=== TEXTO DA PÁGINA ===

O programa incluiu uma visita às Forças Nacionais Destacadas (FND) na missão “Mar Aberto”, na Cidade do Cabo, constituídas pelo navio de patrulha oceânico NRP Setúbal e pelo submarino NRP Arpão. Acompanharam esta componente do programa a Ministra da Defesa Nacional, o chefe do Estado-Maior General das Forças Armadas e o chefe do Estado-Maior da Armada.
Em Joanesburgo, o chefe de Estado visitou a Universidade de Witwatersrand, avistou-se com os estudantes de Língua Portuguesa, no âmbito do Departamento de Português do Camões I.P. e fez uma visita simbólica ao Museu do Apartheid. Em Pretória, foi recebido com honras militares no palácio presidencial “Union Buildings” e teve um encontro com o seu homólogo sul-africano, o presidente Matamela Cyril Ramaphosa, a que se seguiu uma conferência de imprensa conjunta e um almoço em honra da delegação portuguesa. Ainda neste âmbito, prestou uma homenagem solene no santuário do Freedom Park.

===

_LISTA DE TAREFAS_.
1. Transcreva, do texto sobre a visita à África do Sul, o trecho que vai de "Em Joanesburgo, o" até "do Freedom Park.".
2. No texto sobre a visita à África do Sul, quem é o homólogo sul-africano com quem o chefe de Estado se encontrou em Pretória?
3. Por favor, escreva a continuação do texto sobre a visita à África do Sul, começando logo após a última frase apresentada.
As linhas que aparecem depois deste texto constituem material à parte.

=== LINHAS DE DADOS ===

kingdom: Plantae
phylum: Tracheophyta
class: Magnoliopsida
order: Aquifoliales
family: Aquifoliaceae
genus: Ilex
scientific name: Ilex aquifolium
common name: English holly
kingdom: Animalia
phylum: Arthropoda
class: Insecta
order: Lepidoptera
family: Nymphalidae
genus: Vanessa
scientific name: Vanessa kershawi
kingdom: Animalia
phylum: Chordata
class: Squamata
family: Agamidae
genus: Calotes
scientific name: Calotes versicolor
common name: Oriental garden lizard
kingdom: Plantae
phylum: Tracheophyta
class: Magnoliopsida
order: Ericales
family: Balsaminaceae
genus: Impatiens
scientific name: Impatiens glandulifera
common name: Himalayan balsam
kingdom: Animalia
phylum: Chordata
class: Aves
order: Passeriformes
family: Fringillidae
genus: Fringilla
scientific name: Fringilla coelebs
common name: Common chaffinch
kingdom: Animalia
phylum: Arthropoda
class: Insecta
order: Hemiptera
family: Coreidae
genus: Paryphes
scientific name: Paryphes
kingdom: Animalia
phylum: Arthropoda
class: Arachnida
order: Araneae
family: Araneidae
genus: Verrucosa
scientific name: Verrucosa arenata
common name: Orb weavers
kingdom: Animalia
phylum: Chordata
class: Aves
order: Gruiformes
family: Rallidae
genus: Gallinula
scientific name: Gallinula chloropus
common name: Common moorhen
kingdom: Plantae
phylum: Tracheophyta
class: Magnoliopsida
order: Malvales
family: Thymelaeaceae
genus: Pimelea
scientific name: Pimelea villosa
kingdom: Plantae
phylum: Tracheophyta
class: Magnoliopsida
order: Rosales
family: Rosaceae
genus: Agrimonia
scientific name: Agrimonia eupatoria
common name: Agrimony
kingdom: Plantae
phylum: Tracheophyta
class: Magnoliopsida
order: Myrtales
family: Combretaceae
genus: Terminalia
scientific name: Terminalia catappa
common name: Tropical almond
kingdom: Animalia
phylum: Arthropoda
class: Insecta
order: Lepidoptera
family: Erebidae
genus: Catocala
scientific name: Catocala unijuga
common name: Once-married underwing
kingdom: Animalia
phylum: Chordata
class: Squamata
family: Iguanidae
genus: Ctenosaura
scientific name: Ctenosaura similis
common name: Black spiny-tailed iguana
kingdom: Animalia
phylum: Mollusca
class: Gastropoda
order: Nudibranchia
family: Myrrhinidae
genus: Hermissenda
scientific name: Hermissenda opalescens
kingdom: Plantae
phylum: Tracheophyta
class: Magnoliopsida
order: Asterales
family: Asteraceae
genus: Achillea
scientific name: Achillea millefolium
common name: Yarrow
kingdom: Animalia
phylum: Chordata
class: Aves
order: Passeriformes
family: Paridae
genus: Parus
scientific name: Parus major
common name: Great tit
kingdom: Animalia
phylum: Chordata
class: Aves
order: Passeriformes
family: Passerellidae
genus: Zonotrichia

===

_RESPOSTAS POR TAREFA_.
1.
Em Joanesburgo, o chefe de Estado visitou a Universidade de Witwatersrand, avistou-se com os estudantes de Língua Portuguesa, no âmbito do Departamento de Português do Camões I.P. e fez uma visita simbólica ao Museu do Apartheid. Em Pretória, foi recebido com honras militares no palácio presidencial “Union Buildings” e teve um encontro com o seu homólogo sul-africano, o presidente Matamela Cyril Ramaphosa, a que se seguiu uma conferência de imprensa conjunta e um almoço em honra da delegação portuguesa. Ainda neste âmbito, prestou uma homenagem solene no santuário do Freedom Park.

2. O presidente Matamela Cyril Ramaphosa.

3.
O encontro entre os chefes de Estado pretendeu reforçar os laços bilaterais entre Portugal e a África do Sul, nas mais diversas dimensões, tendo constituído uma oportunidade para abordar temas relevantes no plano multilateral. E o presidente sul-africano aceitou o convite, que o PR português lhe fez, para visitar Portugal, por ocasião das comemorações do cinquentenário do 25 de Abril.
No Peso da Régua, o dia 9 foi, sobretudo, para as selfies, mas também se realizou um cocktail e um concerto e uma sessão de fogo-de-artifício, em que o PM, não podendo comparecer, devido a uma reunião com embaixadores, se fez representar pelo ministro dos Negócios Estrangeiros.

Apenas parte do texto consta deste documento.